In the present study, we used WES to successfully identify a mutation in WFS1 causing the autosomal dominant type of sensorineural hearing loss.
To date, more than 250 mutations in the WFS1 gene have been reported worldwide (http://www.hgmd.cf.ac.uk/ac/index.php). Mutations in the WFS1 gene are responsible for both Wolfram syndrome and autosomal dominant, nonsyndromic hearing loss (DFNA6/14/38) [1, 8, 9]. Wolfram syndrome is an autosomal recessive type disorder associated with diabetes mellitus, diabetes insipidus, optic atrophy, and hearing loss. In nonsyndromic hearing loss, DFNA6/14/38 leads to LF-NSHL. According to the literature, there are two known genes responsible for low-frequency hearing loss: DIAPH1 and WFS1 [7]. Mutations in DIAPH1 lead to progressive hearing loss and profound bilateral deafness involving all frequencies. However, mutations in WFS1 cause progressive hearing loss, but only at low frequencies and not until profound hearing loss in the case of nonsyndromic hearing loss [10, 11]. In the present study, p.S807R was also associated with LF-NSHL, with moderate severity at 60 dB HL. This audiological feature is unique only in hearing loss associated with mutations in WFS1; thus, screening of WFS1 is a reasonable first step in cases of suspected LF-NSHL without progression to a profound level.
Our description of the p.S807R (c.2419A → C) mutation in WFS1 is the second report of a mutation associated with LF-NSHL in Korean patients; the first report was the p.V412A mutation in WFS1 [12]. Although there are more than 250 mutations in WFS1, some rare mutations have been identified in multiple independent families.

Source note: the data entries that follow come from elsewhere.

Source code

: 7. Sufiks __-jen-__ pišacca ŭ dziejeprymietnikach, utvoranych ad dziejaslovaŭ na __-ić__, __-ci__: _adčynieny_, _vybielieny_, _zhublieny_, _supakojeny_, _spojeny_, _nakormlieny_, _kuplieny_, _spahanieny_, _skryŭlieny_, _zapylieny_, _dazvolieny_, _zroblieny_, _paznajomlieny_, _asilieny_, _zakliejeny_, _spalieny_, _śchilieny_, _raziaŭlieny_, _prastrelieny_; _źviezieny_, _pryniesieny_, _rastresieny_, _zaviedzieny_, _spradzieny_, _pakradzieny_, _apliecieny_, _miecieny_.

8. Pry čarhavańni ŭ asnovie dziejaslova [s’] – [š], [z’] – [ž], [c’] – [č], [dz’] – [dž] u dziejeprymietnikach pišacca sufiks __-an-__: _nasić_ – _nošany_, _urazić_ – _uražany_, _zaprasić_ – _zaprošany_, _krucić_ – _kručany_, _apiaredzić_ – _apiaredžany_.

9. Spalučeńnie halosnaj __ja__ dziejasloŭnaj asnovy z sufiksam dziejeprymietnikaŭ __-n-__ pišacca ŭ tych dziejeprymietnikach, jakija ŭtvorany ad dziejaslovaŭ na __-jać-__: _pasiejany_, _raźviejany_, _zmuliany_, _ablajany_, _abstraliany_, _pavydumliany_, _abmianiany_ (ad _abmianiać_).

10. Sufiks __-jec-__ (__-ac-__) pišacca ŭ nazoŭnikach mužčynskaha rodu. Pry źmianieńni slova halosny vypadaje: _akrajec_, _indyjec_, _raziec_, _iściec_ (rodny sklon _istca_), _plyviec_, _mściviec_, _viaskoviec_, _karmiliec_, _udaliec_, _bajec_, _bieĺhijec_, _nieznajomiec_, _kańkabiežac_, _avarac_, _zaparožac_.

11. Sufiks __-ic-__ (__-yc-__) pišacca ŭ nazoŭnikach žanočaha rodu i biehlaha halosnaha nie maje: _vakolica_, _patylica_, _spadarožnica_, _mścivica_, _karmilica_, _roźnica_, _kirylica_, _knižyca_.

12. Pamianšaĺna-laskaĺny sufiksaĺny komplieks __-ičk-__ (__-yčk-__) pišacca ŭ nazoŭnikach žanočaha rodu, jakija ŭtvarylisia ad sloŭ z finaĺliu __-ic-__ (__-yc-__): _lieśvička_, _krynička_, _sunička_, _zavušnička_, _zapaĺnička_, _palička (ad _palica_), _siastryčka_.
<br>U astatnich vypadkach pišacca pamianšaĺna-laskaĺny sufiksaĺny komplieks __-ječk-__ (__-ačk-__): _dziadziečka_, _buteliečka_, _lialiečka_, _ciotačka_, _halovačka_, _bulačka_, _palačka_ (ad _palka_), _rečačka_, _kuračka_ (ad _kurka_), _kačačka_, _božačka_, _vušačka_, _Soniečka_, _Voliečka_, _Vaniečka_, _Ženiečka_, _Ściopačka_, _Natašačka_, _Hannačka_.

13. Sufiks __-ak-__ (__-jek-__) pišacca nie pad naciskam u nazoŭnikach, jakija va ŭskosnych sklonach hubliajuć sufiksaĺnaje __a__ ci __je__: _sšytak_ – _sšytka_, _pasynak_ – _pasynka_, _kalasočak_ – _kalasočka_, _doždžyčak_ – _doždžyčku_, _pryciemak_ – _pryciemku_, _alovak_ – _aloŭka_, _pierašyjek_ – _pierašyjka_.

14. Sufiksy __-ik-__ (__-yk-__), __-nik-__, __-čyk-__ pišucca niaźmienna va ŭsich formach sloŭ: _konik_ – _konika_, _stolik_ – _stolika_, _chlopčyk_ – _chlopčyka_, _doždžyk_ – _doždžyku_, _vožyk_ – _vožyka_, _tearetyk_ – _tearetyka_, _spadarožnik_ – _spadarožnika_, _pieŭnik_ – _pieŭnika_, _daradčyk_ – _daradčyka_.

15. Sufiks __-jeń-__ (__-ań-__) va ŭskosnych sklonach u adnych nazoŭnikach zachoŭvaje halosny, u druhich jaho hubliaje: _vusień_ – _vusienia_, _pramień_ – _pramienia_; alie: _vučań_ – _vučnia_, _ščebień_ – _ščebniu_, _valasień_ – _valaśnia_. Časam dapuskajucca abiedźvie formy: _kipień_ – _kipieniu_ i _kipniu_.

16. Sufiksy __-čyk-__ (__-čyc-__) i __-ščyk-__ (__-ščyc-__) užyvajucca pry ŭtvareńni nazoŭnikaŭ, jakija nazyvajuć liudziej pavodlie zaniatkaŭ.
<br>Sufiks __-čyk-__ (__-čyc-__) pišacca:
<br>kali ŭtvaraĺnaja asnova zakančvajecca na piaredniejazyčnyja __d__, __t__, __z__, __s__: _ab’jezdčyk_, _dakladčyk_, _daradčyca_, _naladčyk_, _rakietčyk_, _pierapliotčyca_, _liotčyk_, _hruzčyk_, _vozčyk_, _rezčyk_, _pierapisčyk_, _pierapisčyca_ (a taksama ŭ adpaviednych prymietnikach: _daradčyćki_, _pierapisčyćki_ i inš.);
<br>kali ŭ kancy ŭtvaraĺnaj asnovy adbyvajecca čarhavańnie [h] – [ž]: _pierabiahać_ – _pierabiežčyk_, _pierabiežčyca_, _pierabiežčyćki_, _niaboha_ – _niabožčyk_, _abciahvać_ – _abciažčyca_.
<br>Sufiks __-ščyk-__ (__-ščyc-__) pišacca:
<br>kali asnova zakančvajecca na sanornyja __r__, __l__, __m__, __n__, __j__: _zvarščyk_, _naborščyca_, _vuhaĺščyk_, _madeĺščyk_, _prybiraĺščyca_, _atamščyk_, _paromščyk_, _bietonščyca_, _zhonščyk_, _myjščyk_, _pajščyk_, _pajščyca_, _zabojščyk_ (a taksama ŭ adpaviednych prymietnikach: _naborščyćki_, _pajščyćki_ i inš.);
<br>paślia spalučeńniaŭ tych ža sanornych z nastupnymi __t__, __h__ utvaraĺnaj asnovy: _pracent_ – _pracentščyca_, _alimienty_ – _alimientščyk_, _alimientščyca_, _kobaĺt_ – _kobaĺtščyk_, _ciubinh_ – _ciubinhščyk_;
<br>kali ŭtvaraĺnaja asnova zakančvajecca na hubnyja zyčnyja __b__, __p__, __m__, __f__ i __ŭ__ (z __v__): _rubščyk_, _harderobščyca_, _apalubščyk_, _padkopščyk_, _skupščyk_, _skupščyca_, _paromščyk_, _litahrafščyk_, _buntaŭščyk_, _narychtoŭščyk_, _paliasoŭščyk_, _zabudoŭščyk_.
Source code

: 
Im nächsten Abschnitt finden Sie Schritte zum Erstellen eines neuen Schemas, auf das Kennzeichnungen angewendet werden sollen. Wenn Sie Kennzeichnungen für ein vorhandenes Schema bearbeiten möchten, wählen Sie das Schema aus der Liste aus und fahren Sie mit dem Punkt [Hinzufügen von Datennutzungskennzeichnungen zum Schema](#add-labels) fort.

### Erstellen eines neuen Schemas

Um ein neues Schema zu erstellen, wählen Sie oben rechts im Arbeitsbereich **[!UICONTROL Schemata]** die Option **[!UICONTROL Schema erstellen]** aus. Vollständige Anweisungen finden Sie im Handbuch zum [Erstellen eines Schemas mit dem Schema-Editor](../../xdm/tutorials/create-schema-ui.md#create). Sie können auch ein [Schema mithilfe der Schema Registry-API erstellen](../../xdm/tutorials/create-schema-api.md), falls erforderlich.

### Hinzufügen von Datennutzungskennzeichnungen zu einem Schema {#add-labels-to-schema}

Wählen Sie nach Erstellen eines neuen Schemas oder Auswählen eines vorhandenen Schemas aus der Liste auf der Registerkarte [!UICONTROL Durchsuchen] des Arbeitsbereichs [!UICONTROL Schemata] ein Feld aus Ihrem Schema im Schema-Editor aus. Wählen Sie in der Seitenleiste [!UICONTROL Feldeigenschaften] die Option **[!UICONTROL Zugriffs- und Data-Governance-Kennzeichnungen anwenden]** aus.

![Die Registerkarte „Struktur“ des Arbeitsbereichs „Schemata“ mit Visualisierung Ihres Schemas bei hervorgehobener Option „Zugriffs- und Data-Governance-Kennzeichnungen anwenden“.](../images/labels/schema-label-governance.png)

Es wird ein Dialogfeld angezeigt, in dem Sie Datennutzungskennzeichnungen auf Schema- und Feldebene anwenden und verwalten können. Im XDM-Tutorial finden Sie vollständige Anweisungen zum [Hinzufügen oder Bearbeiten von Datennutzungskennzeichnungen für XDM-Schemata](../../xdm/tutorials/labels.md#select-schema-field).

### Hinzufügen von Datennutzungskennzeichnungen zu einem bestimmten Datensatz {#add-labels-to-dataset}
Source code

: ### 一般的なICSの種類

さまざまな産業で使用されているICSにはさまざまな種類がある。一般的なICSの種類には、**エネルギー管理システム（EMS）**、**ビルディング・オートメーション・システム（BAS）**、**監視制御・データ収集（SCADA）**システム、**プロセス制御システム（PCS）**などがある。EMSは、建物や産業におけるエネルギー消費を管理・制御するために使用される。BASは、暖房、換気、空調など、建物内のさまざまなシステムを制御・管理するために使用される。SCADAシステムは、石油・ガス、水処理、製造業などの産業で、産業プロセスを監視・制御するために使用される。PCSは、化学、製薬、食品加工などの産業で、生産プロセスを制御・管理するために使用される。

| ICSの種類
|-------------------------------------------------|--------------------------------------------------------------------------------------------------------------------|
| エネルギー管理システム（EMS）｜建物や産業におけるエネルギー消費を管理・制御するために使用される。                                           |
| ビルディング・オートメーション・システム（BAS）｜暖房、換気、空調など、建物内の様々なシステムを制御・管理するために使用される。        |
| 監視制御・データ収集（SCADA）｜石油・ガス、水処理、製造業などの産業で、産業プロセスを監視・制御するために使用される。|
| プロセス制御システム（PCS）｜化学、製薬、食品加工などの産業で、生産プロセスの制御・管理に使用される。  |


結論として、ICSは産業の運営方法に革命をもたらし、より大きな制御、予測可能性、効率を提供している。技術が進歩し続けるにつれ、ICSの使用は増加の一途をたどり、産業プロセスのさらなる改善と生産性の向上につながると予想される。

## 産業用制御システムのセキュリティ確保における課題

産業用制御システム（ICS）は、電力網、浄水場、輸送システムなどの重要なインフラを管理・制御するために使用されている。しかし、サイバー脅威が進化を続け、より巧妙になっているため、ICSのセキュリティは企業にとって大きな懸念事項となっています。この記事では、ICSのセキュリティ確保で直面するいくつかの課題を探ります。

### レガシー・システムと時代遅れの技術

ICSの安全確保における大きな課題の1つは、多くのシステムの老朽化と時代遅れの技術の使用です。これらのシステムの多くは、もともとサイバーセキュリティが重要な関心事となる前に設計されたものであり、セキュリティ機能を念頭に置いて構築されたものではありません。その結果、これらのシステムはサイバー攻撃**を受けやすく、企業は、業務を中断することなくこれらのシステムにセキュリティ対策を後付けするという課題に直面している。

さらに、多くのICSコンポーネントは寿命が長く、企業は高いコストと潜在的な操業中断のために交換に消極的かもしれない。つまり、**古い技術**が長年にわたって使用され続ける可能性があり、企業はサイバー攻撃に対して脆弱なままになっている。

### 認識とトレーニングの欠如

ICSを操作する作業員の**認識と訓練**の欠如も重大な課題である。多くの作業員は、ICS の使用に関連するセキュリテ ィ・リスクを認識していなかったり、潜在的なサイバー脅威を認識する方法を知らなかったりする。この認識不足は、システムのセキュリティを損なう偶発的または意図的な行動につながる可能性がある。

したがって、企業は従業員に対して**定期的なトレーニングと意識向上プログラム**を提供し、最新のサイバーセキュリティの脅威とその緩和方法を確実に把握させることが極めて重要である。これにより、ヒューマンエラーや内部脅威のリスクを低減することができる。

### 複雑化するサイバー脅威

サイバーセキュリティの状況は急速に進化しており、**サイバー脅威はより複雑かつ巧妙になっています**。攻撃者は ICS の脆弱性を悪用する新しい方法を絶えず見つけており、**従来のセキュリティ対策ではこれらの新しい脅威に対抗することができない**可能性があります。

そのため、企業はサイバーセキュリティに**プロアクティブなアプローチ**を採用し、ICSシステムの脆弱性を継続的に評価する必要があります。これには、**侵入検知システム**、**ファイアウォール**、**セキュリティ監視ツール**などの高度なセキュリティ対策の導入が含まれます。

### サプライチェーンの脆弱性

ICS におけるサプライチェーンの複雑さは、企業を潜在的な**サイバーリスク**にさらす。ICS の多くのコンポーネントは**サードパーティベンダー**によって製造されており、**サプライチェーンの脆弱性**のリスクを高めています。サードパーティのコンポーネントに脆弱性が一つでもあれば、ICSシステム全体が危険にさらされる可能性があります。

In addition, there are only two mutations that span two different ethnic backgrounds: European (p.A716T) and Japanese (p.E864K) [10]. p.S807R was previously reported in a family from the United Kingdom [8]; however, this study is the first to identify and report the mutation in an East-Asian individual. Interestingly, all mutations found in both ethnicities (European and East Asian, including p.A716T, p.E864K, and p.S807R) are located in exon 8, which encodes the C-terminal intracytoplasmic domain. This finding indicates that these mutations may be “hot spot” mutations in exon 8 that span different ethnicities. To convincely tell the mutation is a founder mutation (the result of admixture of two ethnics) or a hot spot, it would be helpful to to compare haplotypes of our patients and British patients.
The majority of mutations associated with LF-NSHL are, in fact, missense mutations located in exon 8, whereas those linked to Wolfram syndrome are frameshift and nonsense mutations [7, 8, 10]. The mutations responsible for LF-NSHL do not inactivate WFS1 and are presumed to have a dominant-negative effect on the normal WFS1 protein, consistent with an autosomal dominant type of inheritance. Because the S807 residue is located in the C-terminal domain, the missense mutation at p.S807R affects only a limited number of functions. Although the physiological role of WFS1 in the inner ear remains unknown, mutations, such as p.S807R, only partially disrupt the function of WFS1; thus, hearing loss may not necessarily progress to profound deafness.
Mutations in WFS1 are associated with LF-NSHL. Given that p.S807R was previously found in individuals of European ethnicity, p.S807R may be a hot-spot mutation in WFS1. Because the majority of mutations in WFS1 associated with LF-NSHL are located in exon 8, screening exon 8 should be considered first in genetic analyses of patients with LF-NSHL.